Work to be completed >> Omit the images and output every line of the data below exactly.

Data segment >>
----------------
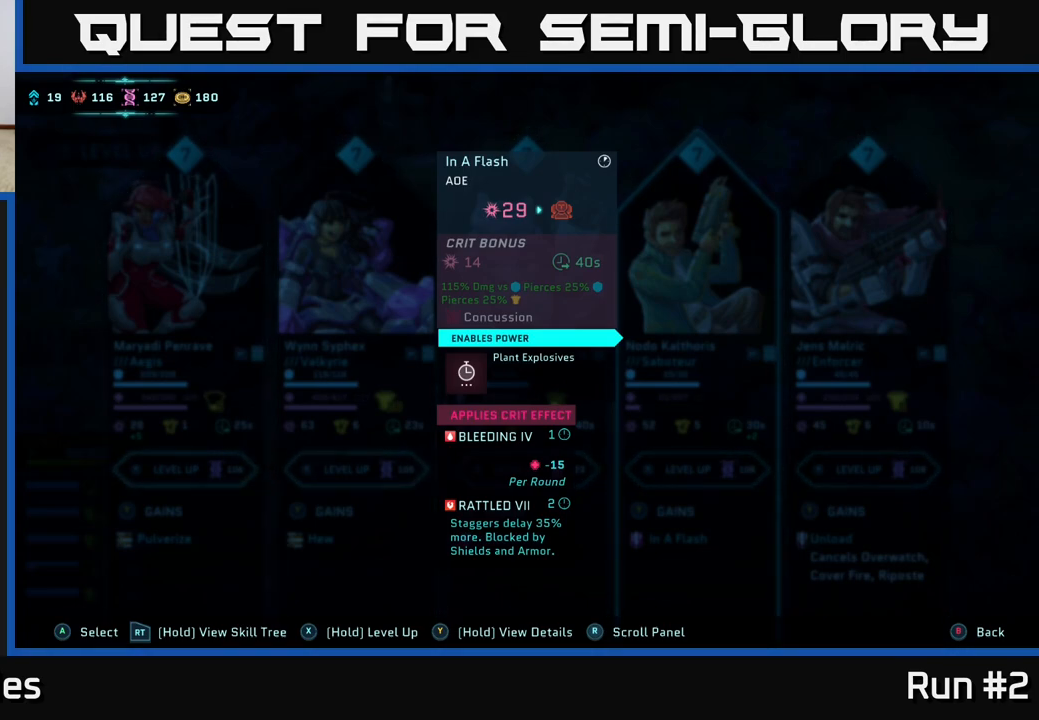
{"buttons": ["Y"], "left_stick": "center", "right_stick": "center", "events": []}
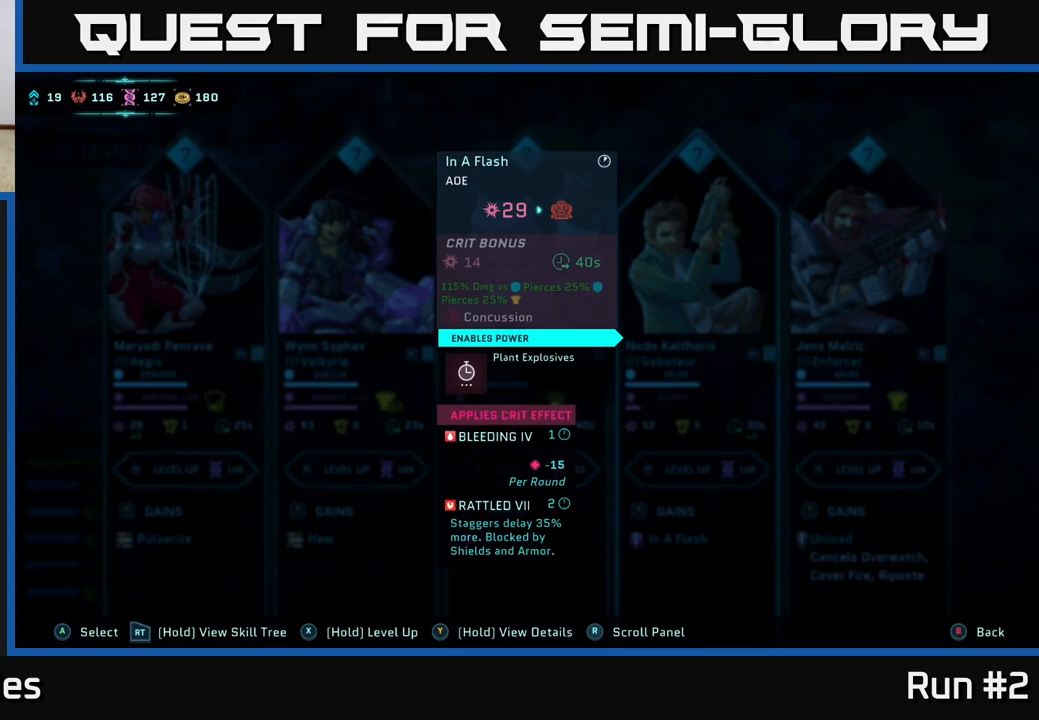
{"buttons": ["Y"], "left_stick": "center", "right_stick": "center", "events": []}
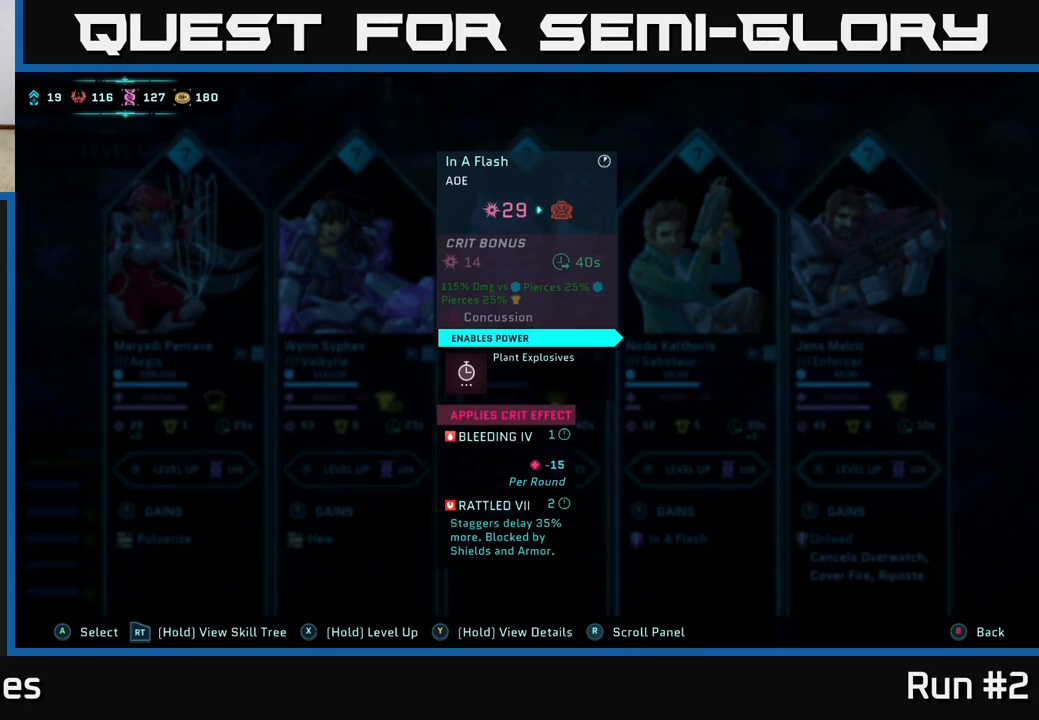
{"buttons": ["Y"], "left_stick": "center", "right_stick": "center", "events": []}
----------------
Answer space >>
{"buttons": ["Y"], "left_stick": "center", "right_stick": "center", "events": []}
{"buttons": ["Y"], "left_stick": "center", "right_stick": "center", "events": []}
{"buttons": ["Y"], "left_stick": "center", "right_stick": "center", "events": []}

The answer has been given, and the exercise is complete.